Cooperation of Lactoplantibacillus plantarum and polyethylene microplastics facilitated the disappearance of tetracycline during anaerobic fermentation of whole plant maize.

In agricultural production systems, the harm of both antibiotics and microplastics (MPs) to human health has been an important and continuously concerned issue. A small bagged silage production system was designed to investigate the effects of Lactoplantibacillus plantarum, polyethylene (PE) -MPs and their mixture on the silage fermentation and chemical composition of Tetracycline (TET) -contaminated whole plant maize. In addition, the bacterial community of silage samples was analyzed by using next generation genome sequencing technology. The formation of an extremely acidic environment (pH < 3.8) by ensiling effectively promoted the degradation of tetracycline (about 12.36 ng/ml), with PE-MPs particles also cleaved from 100 μm to 10 μm (in diameter) after 60 days of anaerobic storage. The PE-MPs physically adsorbed TET through its special pore structure and interacted with silage fermentation-dominated microorganisms including Lacticaseibacillus with relative abundances of 33-95 %, where the combination of PE-MPs and L. plantarum degrades tetracycline to 7.05 ng/ml.

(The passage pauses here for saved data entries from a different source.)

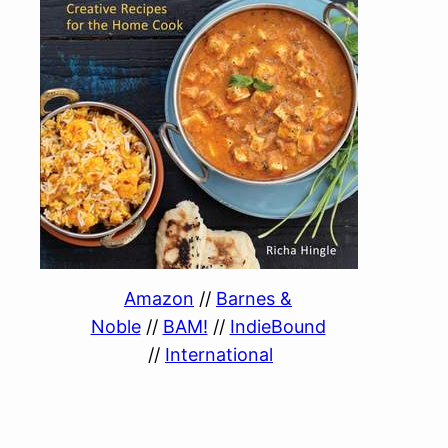
Amazon
//
Barnes &
Noble
//
BAM!
//
IndieBound
//
International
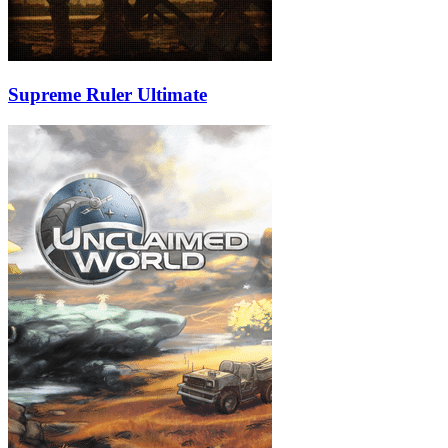
Supreme Ruler Ultimate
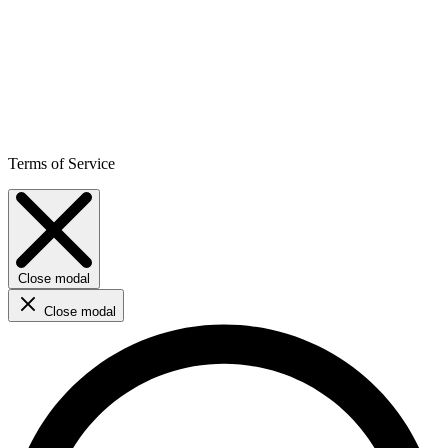
Terms of Service
Close modal
Close modal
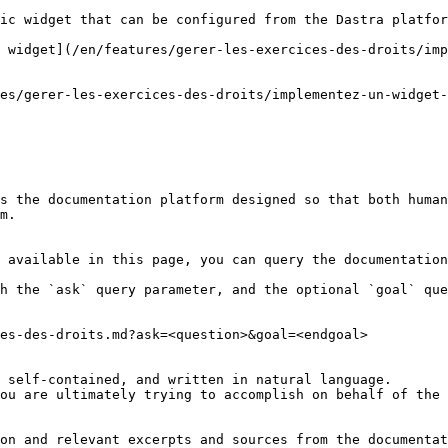
ic widget that can be configured from the Dastra platfor
 widget](/en/features/gerer-les-exercices-des-droits/imp
es/gerer-les-exercices-des-droits/implementez-un-widget-
s the documentation platform designed so that both human
m.

 available in this page, you can query the documentation
h the `ask` query parameter, and the optional `goal` que
es-des-droits.md?ask=<question>&goal=<endgoal>

 self-contained, and written in natural language.

ou are ultimately trying to accomplish on behalf of the 
on and relevant excerpts and sources from the documentat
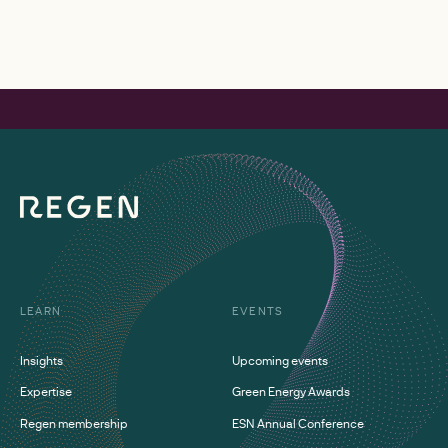
LEARN
EVENTS
Insights
Upcoming events
Expertise
Green Energy Awards
Regen membership
ESN Annual Conference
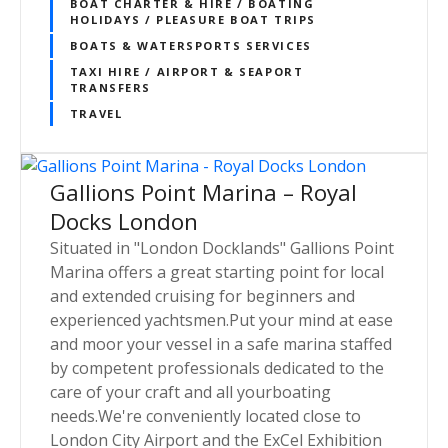
BOAT CHARTER & HIRE / BOATING
HOLIDAYS / PLEASURE BOAT TRIPS
BOATS & WATERSPORTS SERVICES
TAXI HIRE / AIRPORT & SEAPORT
TRANSFERS
TRAVEL
Gallions Point Marina – Royal
Docks London
Situated in "London Docklands" Gallions Point
Marina offers a great starting point for local
and extended cruising for beginners and
experienced yachtsmen.Put your mind at ease
and moor your vessel in a safe marina staffed
by competent professionals dedicated to the
care of your craft and all yourboating
needs.We're conveniently located close to
London City Airport and the ExCel Exhibition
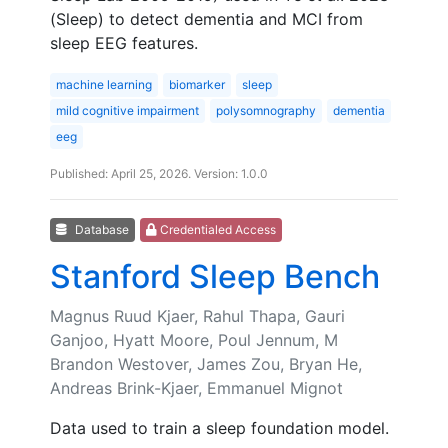
(Sleep) to detect dementia and MCI from
sleep EEG features.
machine learning
biomarker
sleep
mild cognitive impairment
polysomnography
dementia
eeg
Published: April 25, 2026. Version: 1.0.0
Database
Credentialed Access
Stanford Sleep Bench
Magnus Ruud Kjaer, Rahul Thapa, Gauri
Ganjoo, Hyatt Moore, Poul Jennum, M
Brandon Westover, James Zou, Bryan He,
Andreas Brink-Kjaer, Emmanuel Mignot
Data used to train a sleep foundation model.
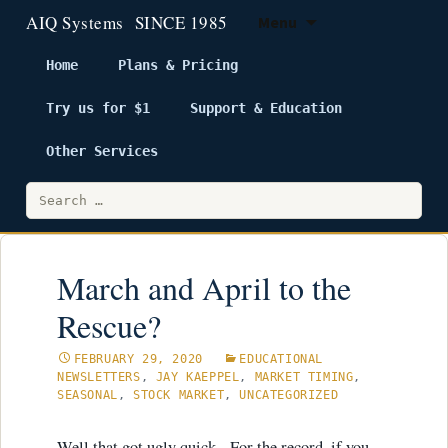
Menu
Home
Plans & Pricing
Try us for $1
Support & Education
Skip
to
Other Services
content
Search
for:
March and April to the
Rescue?
FEBRUARY 29, 2020
EDUCATIONAL
NEWSLETTERS
,
JAY KAEPPEL
,
MARKET TIMING
,
SEASONAL
,
STOCK MARKET
,
UNCATEGORIZED
Well that got ugly quick. For the record, if you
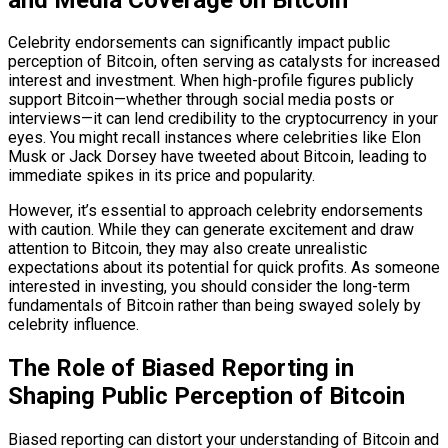
Celebrity endorsements can significantly impact public
perception of Bitcoin, often serving as catalysts for increased
interest and investment. When high-profile figures publicly
support Bitcoin—whether through social media posts or
interviews—it can lend credibility to the cryptocurrency in your
eyes. You might recall instances where celebrities like Elon
Musk or Jack Dorsey have tweeted about Bitcoin, leading to
immediate spikes in its price and popularity.
However, it’s essential to approach celebrity endorsements
with caution. While they can generate excitement and draw
attention to Bitcoin, they may also create unrealistic
expectations about its potential for quick profits. As someone
interested in investing, you should consider the long-term
fundamentals of Bitcoin rather than being swayed solely by
celebrity influence.
The Role of Biased Reporting in
Shaping Public Perception of Bitcoin
Biased reporting can distort your understanding of Bitcoin and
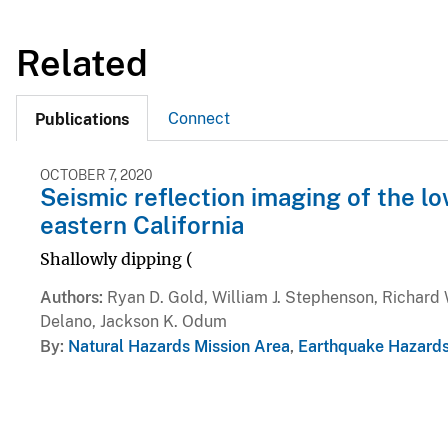
Related
Connect
Publications
OCTOBER 7, 2020
Seismic reflection imaging of the l
eastern California
Shallowly dipping (
Authors
Ryan D. Gold, William J. Stephenson, Richard 
Delano, Jackson K. Odum
By
Natural Hazards Mission Area
,
Earthquake Hazard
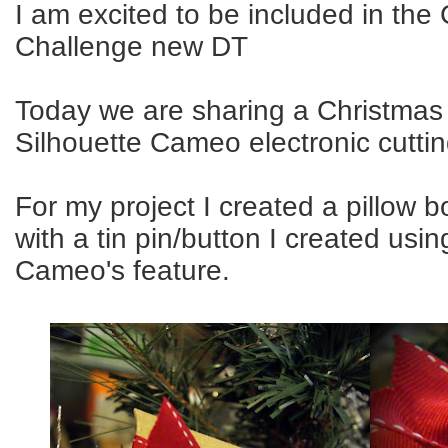
I am excited to be included in th
Challenge new DT
Today we are sharing a Christmas 
Silhouette Cameo electronic cutti
For my project I created a pillow 
with a tin pin/button I created usin
Cameo's feature.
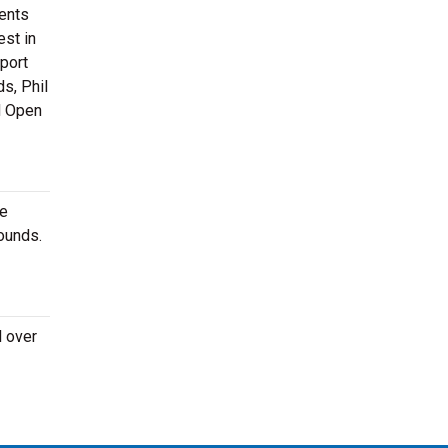
ments
est in
sport
s, Phil
d Open
re
ounds.
l over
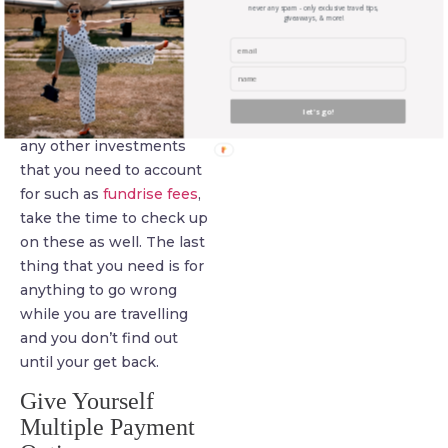
of checking in from time
never any spam - only exclusive travel tips,
giveaways, & more!
to time to ensure that
there are no unexpected
charges or other
complications causing
let's go!
you problems. If you have
any other investments
that you need to account
for such as
fundrise fees
,
take the time to check up
on these as well. The last
thing that you need is for
anything to go wrong
while you are travelling
and you don’t find out
until your get back.
Give Yourself
Multiple Payment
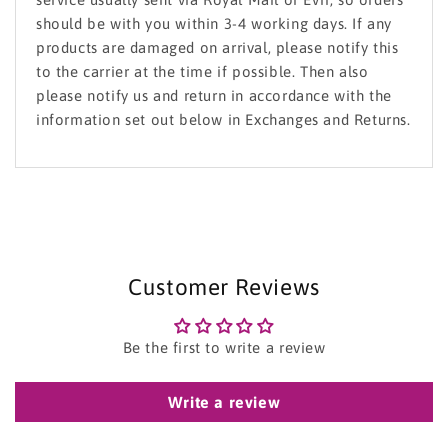
should be with you within 3-4 working days. If any
products are damaged on arrival, please notify this
to the carrier at the time if possible. Then also
please notify us and return in accordance with the
information set out below in Exchanges and Returns.
Customer Reviews
Be the first to write a review
Write a review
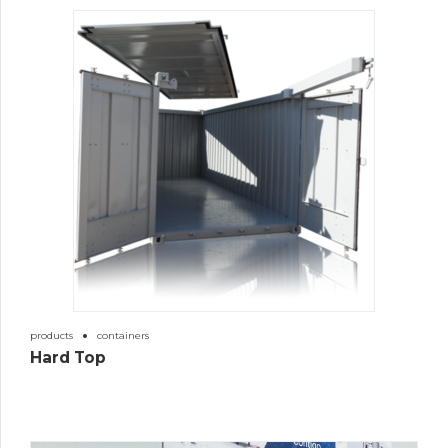
products
containers
Hard Top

The PE-MPs inclusion enhanced the fermentation function of Lacticaseibacillus and stabilized the pH, ammonia nitrogen and other chemical indices of silage mass. Importantly, the co-occurrence of PE-MPs sustained also the dominance of desirable Lacticaseibacillus at late stage of ensiling with TET-contaminated maize. Therefore, the combination of PE-MPs and L. plantarum counteracted undesirable silage fermentation from TET contamination, reduced hypothetically the risks to animal and even human health by unappreciated use of antibiotics in agricultural production system.